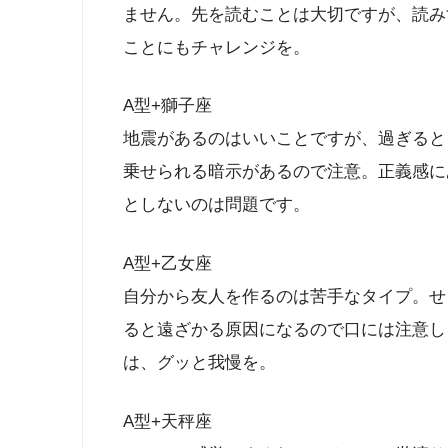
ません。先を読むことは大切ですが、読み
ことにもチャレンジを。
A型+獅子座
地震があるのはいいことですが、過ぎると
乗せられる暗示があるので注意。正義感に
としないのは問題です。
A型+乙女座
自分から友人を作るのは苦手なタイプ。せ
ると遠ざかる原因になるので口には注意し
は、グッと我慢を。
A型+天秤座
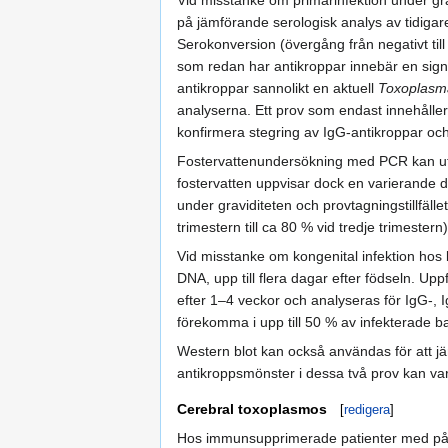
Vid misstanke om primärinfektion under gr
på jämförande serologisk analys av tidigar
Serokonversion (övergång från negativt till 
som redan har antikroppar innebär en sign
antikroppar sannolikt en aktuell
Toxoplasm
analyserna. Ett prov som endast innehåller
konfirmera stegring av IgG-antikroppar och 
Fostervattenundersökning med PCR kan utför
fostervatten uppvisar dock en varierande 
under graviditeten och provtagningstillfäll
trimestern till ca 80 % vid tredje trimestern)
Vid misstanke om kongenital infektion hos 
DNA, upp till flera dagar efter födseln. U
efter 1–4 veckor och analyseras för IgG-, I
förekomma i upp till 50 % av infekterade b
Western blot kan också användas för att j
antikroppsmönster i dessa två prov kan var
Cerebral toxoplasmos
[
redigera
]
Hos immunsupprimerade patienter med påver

· · ·

Work required: A bare number is all that is asked for: the count of lines above that include "antikroppar".

Result for this task: 3